Here is a little story about seeing one’s teacher as perfect. When Gampopa was about to leave after having received all the pith instructions from his guru, the world-renowned yogi Milarepa, he received this last advice: “There will come a time in the future when you see me as a true buddha. That is when you have reached enough stability in the view of Mahamudra to guide others.” It therefore makes sense that the demand to see the guru as a buddha is fine during meditation, but very difficult when living together and seeing the daily behavior. Until that, just as Gampopa, we can just try our best—from a distance.
Another point, if you discover what you thought was the state of nonduality is actually just a dualistic state of open, calm and clear panoramic awareness, there is no need to blame anyone, neither the teacher, the friends or yourself. Understand that the person who taught you that was not a primary master, but a meditation instructor, and you’re allowed to pursue authentic wisdom wherever you can find it. Within the Buddhist Vajrayana context, how can there be a samaya bond to a root guru, if you haven’t yet found the true nature of mind? To keep the dharma pure and make sure it will last for a long while, the most important is honesty. Be honest to yourself. Don’t believe in myths. Test everything.
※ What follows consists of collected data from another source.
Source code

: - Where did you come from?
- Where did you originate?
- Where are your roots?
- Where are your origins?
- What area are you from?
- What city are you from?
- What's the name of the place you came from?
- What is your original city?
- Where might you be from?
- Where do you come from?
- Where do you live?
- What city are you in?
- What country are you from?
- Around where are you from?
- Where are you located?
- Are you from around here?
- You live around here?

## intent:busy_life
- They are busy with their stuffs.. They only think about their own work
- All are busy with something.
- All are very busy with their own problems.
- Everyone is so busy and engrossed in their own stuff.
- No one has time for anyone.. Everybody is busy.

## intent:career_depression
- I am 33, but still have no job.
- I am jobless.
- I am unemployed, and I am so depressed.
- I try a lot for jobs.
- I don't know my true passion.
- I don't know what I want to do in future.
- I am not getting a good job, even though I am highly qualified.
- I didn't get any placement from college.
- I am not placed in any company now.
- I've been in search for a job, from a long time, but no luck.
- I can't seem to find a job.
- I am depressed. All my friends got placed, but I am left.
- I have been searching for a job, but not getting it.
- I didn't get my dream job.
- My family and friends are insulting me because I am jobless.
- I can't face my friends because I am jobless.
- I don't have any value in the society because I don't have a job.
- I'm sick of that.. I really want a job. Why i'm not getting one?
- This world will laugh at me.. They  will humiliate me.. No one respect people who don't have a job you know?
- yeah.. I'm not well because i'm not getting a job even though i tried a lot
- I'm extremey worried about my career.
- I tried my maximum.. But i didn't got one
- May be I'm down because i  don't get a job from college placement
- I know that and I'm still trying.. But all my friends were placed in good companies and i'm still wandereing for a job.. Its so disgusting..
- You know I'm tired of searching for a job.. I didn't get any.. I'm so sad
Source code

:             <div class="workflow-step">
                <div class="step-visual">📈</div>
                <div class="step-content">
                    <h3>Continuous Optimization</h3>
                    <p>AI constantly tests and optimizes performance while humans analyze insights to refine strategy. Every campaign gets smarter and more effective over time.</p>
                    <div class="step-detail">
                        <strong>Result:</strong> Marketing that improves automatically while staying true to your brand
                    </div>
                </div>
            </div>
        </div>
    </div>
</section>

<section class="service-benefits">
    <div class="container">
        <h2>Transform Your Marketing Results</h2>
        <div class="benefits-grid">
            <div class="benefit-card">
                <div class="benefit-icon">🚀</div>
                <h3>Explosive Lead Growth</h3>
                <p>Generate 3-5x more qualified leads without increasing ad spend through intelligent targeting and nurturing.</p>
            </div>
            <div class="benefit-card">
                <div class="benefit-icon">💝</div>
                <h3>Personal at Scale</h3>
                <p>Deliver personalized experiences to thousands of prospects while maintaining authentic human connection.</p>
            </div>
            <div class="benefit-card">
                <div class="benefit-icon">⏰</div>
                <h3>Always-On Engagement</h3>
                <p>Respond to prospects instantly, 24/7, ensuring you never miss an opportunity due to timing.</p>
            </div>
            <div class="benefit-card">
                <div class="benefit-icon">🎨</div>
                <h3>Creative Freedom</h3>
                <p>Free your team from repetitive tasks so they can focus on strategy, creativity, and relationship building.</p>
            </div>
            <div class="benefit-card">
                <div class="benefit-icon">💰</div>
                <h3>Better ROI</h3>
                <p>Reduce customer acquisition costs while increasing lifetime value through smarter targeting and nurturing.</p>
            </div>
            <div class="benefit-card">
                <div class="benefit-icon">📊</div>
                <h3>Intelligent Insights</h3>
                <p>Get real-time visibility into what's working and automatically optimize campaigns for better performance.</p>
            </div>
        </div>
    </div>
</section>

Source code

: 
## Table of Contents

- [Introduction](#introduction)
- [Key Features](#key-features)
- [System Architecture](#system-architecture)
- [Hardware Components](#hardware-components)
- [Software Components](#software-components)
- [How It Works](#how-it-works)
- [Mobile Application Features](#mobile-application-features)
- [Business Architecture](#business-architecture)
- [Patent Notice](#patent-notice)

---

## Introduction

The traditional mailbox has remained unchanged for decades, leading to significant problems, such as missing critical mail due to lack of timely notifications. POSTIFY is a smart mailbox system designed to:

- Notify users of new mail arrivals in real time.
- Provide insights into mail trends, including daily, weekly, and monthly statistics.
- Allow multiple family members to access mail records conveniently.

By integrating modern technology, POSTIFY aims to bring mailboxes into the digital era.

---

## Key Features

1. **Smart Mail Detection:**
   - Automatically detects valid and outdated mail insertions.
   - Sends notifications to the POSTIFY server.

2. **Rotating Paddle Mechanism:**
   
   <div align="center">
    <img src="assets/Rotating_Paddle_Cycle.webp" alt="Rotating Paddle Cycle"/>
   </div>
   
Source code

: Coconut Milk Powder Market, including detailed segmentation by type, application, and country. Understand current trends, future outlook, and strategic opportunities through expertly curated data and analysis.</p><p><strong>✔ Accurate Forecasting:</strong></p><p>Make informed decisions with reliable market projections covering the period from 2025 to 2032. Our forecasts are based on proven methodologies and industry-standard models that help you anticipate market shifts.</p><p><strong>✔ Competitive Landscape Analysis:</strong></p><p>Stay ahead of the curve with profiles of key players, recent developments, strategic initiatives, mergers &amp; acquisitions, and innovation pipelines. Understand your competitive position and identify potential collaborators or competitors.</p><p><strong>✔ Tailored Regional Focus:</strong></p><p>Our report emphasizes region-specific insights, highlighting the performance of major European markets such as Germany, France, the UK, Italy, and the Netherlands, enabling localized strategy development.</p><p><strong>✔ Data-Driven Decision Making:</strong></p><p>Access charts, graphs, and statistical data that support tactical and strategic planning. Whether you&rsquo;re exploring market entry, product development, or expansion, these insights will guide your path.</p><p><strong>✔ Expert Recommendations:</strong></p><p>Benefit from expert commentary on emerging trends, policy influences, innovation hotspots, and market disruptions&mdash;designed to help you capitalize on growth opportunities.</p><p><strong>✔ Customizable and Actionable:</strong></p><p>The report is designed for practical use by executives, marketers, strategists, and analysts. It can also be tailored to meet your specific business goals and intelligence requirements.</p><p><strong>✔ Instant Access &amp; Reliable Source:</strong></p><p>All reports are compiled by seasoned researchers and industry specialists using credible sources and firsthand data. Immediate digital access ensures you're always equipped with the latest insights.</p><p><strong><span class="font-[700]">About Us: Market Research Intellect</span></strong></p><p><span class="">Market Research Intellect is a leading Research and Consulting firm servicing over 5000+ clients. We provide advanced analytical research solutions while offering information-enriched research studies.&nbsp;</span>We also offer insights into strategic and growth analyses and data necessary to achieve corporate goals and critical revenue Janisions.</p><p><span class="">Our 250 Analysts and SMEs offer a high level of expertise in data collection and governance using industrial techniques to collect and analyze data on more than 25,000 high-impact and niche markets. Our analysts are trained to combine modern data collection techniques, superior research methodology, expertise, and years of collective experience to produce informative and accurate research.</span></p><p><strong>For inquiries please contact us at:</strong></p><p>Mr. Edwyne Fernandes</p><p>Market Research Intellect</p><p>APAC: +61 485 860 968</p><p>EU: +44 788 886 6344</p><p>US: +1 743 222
Don’t be in such a rush. Take the time it takes to be a good swan: give yourself time to filter the milk from the water and enjoy the beautiful scenery.
Tulku Urgyen on numerous occasions had to listen to people claiming that they had received initiation into nondual oneness. He listened patiently, asked a few questions and let the whole bravado fall apart. Then he would simply start from the very beginning, asking, “is body, speech and mind same or different?” He would continue from there, making sure that each insights was a mutual agreement. This is the age-old tradition, tried and proven, of transmitting certainty that follows the words of the Buddha:
Rely on the message rather than the messenger.
In the message, rely on the meaning rather than just the words.
In the meaning, rely on that which is really true rather than seemingly true.
Rely on the really true, not with dualistic mind, but realize within nondual wakefulness.